Cardiopulmonary resuscitation (CPR) is a vital life-saving technique used to sustain blood circulation and provide oxygen to the brain and other vital organs during a cardiac arrest or respiratory failure. Performing CPR immediately and effectively can significantly increase the chances of survival for someone in need. However, it is important to understand when to continue CPR and when it may be appropriate to stop. In this article, we will discuss the guidelines and considerations for stopping CPR, as recommended by MyCPR NOW.

Guidelines for Stopping CPR:

1. Presence of Advanced Medical Help: The primary goal of CPR is to maintain blood flow and oxygenation until advanced medical help arrives. If professional medical responders, such as emergency medical services (EMS), arrive at the scene and take over resuscitation efforts, you should stop CPR and allow them to take over. They are trained to provide advanced life support and have the necessary equipment to continue resuscitation efforts.

2. Return of Spontaneous Circulation (ROSC): ROSC refers to the return of a palpable pulse and signs of effective circulation. If, during CPR, the person shows signs of ROSC, such as responsive movements, breathing, or a palpable pulse, you should stop CPR and monitor the person's vital signs. However, it is essential to remain vigilant and be prepared to resume CPR if their condition deteriorates.

3. Fatigue or Physical Exhaustion: Performing CPR can be physically demanding, especially if the resuscitation efforts are prolonged. It is important to recognize signs of fatigue or physical exhaustion in yourself or others involved in the resuscitation. If you are unable to continue providing effective chest compressions and rescue breaths due to fatigue, it may be appropriate to stop CPR and allow someone else to take over.

4. Obvious Signs of Death: In certain situations, there may be obvious signs that resuscitation efforts will not be successful. These signs include rigor mortis (stiffening of the body), livor mortis (pooling of blood in the lower parts of the body), or obvious signs of irreversible injury. In such cases, CPR is unlikely to be effective, and it may be appropriate to stop resuscitation efforts.

5. Determination by Medical Professionals: In some instances, medical professionals may determine that continuing CPR is futile or not in the best interest of the person. This decision may be based on factors such as the person's medical history, the underlying cause of the cardiac arrest, or the presence of severe injuries that are not compatible with survival. It is important to respect and follow the guidance of medical professionals in such situations.

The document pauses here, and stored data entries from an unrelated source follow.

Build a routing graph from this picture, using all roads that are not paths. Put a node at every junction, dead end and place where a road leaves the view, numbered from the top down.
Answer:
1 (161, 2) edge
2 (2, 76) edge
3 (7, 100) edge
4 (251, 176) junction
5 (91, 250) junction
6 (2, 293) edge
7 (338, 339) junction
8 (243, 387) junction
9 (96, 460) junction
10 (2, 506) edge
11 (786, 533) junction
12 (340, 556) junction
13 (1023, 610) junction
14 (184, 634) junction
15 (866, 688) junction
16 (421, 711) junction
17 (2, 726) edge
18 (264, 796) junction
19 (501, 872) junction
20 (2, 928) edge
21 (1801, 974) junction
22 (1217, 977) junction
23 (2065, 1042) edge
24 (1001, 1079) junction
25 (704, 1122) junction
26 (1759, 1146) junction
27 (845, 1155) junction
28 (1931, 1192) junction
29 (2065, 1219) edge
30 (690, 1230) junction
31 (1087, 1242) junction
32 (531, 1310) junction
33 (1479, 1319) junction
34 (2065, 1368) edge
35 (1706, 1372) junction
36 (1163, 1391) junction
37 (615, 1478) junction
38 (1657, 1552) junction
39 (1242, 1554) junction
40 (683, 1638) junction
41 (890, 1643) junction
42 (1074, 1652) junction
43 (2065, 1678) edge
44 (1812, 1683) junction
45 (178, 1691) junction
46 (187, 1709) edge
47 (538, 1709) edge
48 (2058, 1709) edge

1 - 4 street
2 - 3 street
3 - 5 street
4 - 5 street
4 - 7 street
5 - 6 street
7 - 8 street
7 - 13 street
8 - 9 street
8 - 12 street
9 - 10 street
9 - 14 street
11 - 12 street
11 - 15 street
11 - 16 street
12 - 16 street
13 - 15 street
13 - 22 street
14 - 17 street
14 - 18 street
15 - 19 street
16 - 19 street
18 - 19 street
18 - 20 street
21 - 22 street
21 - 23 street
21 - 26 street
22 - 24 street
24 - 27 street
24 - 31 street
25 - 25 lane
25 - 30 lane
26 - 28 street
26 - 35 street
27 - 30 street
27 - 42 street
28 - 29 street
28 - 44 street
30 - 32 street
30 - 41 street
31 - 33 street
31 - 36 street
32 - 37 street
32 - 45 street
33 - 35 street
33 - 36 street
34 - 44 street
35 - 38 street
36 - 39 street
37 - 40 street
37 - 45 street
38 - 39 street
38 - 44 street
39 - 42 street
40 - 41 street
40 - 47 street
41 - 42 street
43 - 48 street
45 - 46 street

Considerations for Stopping CPR:

While the guidelines provide a general framework for stopping CPR, it is important to consider individual factors and the context of each situation. Here are some additional considerations:

1. Duration of CPR: The duration of CPR plays a role in determining the likelihood of successful resuscitation. If CPR has been performed for an extended period without signs of improvement or ROSC, the chances of a positive outcome decrease. However, it is essential to continue CPR until advanced medical help arrives, even if the duration is prolonged.

2. Personal Safety: Your safety and the safety of others involved in the resuscitation should always be a priority. If the environment becomes unsafe due to factors such as fire, explosion, or violence, it may be necessary to stop CPR and evacuate the area.

3. Family Wishes and Advance Directives: It is important to consider the wishes of the person's family and any advance directives they may have provided. If there are specific instructions regarding resuscitation efforts, such as a do-not-resuscitate (DNR) order, these should be followed accordingly.


Knowing when to stop CPR is a crucial aspect of providing effective and compassionate care. The guidelines and considerations mentioned above can help guide your decision-making process. However, it is important to remember that every situation is unique, and the final decision to stop CPR should be based on a combination of medical guidance, individual circumstances, and the best interests of the person receiving care. MyCPR NOW provides comprehensive CPR training that covers the necessary skills and knowledge to perform CPR effectively and make informed decisions in emergency situations.